Permethrin cream (Elimite) is the standard treatment for scabies. Permethrin is a synthetic pyrethroid compound, which normally will kill the mites after one or two treatments.

The whole skin should be treated, from the neck downwards. In children, the head and neck should also be treated.

Crotamiton lotion or cream (Eurax or Crotan) is also sometimes used to kill the mite.

Lindane had been used in the past to kill scabies mites but is not typically used nowadays, due to the risk of side-effects. It is only used when other treatments have proved inefficient or given rise to allergic reactions.

Ivermectin is an oral medication, usually used to combat parasitic worms. It can also be used to combat scabies.

Neem oil is sometimes recommended on various websites, but there is not any substantial scientific evidence that it is useful. It seems to work better for some people than others.

Proper clinical trials are needed to establish whether it does work and, if so, which formulation is best. Some laboratory work has suggested that it has little activity.

Even after the mites got killed, itching could probably continue, as the body reacts to the dead mites or their feces.

Eventually, the itching should stop, because all the mites should are dead. Antibiotics may be needed to treat any secondary bacterial infections, but they are ineffective against the mites themselves.

Usually, all the members of a family should get treatment at once. All sexual partners should also be treated. Scabies can spread some weeks before a person has any symptoms.

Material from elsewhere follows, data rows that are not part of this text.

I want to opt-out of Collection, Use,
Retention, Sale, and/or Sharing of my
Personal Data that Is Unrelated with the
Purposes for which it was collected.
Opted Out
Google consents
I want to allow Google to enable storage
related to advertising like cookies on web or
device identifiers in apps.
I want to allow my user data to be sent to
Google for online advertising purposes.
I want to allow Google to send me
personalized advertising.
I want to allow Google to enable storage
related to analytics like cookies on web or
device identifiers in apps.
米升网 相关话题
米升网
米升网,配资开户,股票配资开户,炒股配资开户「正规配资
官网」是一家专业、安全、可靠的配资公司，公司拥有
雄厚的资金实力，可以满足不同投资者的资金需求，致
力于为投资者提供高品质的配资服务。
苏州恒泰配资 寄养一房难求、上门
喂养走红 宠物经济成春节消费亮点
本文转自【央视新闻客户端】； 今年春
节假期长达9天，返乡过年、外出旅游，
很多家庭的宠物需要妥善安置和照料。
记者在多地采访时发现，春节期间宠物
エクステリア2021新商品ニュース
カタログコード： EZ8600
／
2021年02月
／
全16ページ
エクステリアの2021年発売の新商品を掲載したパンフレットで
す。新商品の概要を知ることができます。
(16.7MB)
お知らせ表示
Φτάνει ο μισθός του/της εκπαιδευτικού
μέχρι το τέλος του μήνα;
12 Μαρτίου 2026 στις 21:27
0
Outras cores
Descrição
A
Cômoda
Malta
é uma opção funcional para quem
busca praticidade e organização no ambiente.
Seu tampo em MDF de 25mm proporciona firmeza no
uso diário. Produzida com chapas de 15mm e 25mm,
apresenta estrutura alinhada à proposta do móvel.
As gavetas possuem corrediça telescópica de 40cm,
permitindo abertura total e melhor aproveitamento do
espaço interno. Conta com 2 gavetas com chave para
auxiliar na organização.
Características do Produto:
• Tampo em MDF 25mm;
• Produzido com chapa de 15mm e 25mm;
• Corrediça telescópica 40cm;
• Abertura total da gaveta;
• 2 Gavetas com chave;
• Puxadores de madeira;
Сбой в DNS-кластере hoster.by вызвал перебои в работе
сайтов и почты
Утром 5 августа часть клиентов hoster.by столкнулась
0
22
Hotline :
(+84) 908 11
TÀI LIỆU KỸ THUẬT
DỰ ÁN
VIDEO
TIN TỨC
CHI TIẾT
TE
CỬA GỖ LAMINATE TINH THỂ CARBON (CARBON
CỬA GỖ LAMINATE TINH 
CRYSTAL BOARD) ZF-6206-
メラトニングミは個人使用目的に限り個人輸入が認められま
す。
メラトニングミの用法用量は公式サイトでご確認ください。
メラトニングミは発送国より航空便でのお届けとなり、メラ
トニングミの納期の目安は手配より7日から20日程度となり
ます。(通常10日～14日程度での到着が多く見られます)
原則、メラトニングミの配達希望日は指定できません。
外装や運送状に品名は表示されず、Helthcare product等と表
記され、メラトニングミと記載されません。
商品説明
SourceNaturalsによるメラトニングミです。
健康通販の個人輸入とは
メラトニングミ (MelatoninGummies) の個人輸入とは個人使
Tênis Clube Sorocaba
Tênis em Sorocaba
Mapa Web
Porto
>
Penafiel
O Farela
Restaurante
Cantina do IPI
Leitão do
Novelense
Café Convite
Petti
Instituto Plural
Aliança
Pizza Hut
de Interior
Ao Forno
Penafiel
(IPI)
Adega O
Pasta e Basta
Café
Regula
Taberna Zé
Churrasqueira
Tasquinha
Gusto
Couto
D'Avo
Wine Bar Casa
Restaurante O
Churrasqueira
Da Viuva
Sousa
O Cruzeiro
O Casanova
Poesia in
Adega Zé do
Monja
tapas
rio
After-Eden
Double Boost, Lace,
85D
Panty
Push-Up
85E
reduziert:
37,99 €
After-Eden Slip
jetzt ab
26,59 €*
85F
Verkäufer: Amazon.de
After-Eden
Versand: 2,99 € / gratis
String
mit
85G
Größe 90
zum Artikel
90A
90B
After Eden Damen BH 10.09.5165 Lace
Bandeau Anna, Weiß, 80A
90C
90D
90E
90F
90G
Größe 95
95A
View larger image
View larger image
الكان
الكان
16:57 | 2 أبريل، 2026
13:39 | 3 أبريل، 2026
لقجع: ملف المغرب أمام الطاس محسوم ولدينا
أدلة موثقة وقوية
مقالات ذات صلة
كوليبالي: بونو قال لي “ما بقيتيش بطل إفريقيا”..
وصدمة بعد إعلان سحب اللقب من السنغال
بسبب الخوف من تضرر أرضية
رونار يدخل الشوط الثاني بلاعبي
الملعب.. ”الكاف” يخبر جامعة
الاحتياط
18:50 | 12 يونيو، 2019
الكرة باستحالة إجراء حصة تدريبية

Bedding, towels, and clothing should be decontaminated by a hot wash, followed by a warm dry.

When a hot washing is not possible, contaminated items can be sealed in plastic for at least three days. The mites will eventually die without a human host.

Dry cleaning will also kill the mite. It’s a good idea to vacuum soft furnishings, but remember to throw away the vacuum bag.

How do I know if I have scabies?

Although people sometimes realize alone that they have scabies, it is often difficult to self-diagnose.

Your healthcare provider may examine a scraping of your skin under a microscope to determine if you have scabies. Other times, a biopsy or skin sample will be needed.

How does scabies spread?

Scabies spread very easily. Although it is usually spread by sexual contact, not only is it spread by having sex with an infected person.

It spreads easily through:

  • Close personal contact.
  • Contact with infected bedding and clothing.

How can I avoid scabies or spread them?

Scabies spread quickly, and there is no way to protect yourself. The only thing that can reduce the odds of getting scabies is to limit the number of people with whom you have intimate or sexual contact.

If you have scabies, do not have sex again until your partner has completed the treatment.

Expectations (prognosis).

The itching may continue for two weeks or more after treatment has started. It will disappear if you follow the treatment plan of the care provider.

Most cases of scabies can be cured without problems in the long run. A severe case with a lot of scaling or scab may be a sign that the person’s immune system is weakened.

Possible complications.

Severe scratching can cause secondary infection of the skin, such as impetigo.

Scabies in a few words:

It is a skin disease. Common symptoms include intense itching, small lumps, or rashes.

There is treatment. It is easily spread through intimate contact, including sexual foreplay.

There are ways to reduce the risk of infection.